Vulnerability in TLS Protocol during Renegotiation [CVE-2009-3555]
By chandan on Jan 07, 2010
A security vulnerability in the TLS protocol (TLS 1.0 or later and SSLv3) may allow an unauthenticated, remote attacker to conduct man-in-the-middle (MITM) type of attacks where chosen plain text may be injected as a prefix in an user's TLS session. This vulnerability does not allow one to decrypt or modify the intercepted network communication.
Exact nature of the impact depends on the application making use of the TLS facility.
Sun is evaluating the impact of the issue on various products which make use of the TLS libraries. We are working to fix the TLS implementations according to the TLS protocol standard extensions RFC 5746.
Solaris Kernel SSL:
Solaris Kernel SSL proxy module KSSL does not support client renegotiation or rehandshake. It ignores the rehandshake message which is an allowed behavior by the SSL/TLS specification. Hence it is not vulnerable to this issue. KSSL (see ksslcfg(1M)) is available in Solaris 10 and OpenSolaris. It may be used to workaround the described issue in server applications.
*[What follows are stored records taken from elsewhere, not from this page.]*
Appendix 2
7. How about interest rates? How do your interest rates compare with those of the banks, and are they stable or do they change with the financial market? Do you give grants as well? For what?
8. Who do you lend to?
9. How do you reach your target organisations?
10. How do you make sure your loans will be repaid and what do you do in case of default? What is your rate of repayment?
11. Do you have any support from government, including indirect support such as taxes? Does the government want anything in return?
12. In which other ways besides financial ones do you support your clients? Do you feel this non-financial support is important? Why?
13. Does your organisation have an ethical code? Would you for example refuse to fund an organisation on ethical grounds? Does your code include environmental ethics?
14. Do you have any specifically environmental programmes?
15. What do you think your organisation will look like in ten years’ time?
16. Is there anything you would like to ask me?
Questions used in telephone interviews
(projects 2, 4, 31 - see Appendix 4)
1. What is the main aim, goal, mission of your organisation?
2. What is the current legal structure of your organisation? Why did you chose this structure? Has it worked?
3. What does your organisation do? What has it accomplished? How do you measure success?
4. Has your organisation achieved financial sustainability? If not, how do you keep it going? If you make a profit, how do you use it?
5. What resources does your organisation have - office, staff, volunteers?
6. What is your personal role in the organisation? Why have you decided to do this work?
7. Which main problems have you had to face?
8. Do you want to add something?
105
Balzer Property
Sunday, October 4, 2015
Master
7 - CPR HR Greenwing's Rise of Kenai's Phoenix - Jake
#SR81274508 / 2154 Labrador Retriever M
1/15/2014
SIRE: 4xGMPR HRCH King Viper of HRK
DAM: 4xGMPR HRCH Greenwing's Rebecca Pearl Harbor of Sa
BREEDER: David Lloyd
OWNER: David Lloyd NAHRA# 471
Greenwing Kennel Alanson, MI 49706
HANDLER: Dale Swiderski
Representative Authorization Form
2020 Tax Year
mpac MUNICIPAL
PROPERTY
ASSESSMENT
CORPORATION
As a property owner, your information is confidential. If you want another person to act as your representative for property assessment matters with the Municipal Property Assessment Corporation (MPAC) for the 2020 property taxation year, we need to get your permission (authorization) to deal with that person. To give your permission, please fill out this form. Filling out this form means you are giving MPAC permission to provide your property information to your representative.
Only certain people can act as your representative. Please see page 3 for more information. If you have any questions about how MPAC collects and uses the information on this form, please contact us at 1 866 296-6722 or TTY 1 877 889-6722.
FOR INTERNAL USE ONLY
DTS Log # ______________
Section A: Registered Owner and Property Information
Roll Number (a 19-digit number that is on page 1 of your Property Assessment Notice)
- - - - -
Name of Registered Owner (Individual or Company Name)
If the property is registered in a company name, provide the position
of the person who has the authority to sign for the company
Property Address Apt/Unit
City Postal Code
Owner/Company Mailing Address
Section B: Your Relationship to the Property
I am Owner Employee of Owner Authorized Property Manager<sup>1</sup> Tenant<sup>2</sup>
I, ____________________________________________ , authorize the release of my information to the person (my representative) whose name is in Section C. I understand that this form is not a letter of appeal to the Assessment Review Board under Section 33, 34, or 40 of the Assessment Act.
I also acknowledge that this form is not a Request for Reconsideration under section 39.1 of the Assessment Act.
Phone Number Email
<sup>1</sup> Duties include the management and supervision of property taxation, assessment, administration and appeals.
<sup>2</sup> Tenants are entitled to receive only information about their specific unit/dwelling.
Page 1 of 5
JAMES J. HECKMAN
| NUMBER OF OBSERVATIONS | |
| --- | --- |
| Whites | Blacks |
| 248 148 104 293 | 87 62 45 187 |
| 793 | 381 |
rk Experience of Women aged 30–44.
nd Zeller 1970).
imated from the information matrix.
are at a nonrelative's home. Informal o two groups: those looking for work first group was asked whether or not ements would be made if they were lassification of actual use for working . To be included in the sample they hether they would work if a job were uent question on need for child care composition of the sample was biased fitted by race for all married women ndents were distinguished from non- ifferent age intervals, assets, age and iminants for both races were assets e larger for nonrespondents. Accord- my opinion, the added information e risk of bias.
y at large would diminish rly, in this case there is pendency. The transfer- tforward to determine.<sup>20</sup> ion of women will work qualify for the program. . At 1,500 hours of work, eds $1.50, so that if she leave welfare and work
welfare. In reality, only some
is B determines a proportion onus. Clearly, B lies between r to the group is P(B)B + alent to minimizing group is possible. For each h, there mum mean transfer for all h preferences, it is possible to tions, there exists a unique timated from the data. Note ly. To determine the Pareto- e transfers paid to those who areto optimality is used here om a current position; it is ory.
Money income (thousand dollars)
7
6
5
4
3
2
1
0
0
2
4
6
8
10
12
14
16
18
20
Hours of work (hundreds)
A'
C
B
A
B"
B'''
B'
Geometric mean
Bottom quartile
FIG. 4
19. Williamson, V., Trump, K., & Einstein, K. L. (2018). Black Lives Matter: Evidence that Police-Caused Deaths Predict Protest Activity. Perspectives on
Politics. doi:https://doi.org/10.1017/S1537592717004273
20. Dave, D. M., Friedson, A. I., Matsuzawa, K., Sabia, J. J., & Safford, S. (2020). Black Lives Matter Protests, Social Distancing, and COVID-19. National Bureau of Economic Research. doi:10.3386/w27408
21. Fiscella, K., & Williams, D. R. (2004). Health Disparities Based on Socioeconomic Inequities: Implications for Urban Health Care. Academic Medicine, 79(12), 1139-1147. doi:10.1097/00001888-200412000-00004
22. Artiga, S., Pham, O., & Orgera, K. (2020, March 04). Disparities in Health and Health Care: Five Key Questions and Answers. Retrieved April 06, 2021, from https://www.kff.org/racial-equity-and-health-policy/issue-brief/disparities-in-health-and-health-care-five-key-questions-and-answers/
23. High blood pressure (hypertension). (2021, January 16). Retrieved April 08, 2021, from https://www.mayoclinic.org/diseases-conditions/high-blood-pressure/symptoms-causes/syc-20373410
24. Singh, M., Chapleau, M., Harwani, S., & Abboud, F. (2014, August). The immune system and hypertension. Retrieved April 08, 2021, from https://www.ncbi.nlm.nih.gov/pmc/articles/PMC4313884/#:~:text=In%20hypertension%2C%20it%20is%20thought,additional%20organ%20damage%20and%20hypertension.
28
The Java Secure Socket Extension (JSSE) included in the following Java SE and Java SE for Business releases for Windows, Solaris, and Linux are affected:
- JDK and JRE 6 Update 17 and earlier
- JDK and JRE 5.0 Update 22 and earlier
- SDK and JRE 1.4.2_24 and earlier
An interim fix, that disables TLS/SSL renegotiation in JSSE by default, is included in March 2010 Java security update.
GnuTLS libraries in Solaris:
The issue does not affect any server applications distributed with Solaris which use the GnuTLS library. At this time we do not plan to issue any interim fixes to GnuTLS libraries. Fixes to GnuTLS distributed with Solaris would be provided when the proposed TLS extensions become a standard.
OpenSSL libraries in Solaris:
Sun Alert 273029 describes this issue in OpenSSL (openssl(5)) libraries provided with in Solaris 10 and OpenSolaris.
Sun Java Enterprise System Suite
Sun Alert 274990 describes the issue in Sun Java System Web Server 6.1, 7.0, Sun Java System Web Proxy Server 4.0, Sun Java System Application Server Enterprise Edition and Sun GlassFish Enterprise Server v2.1. This article explains the issue in Sun Java System Web Server and provides workarounds and mitigation.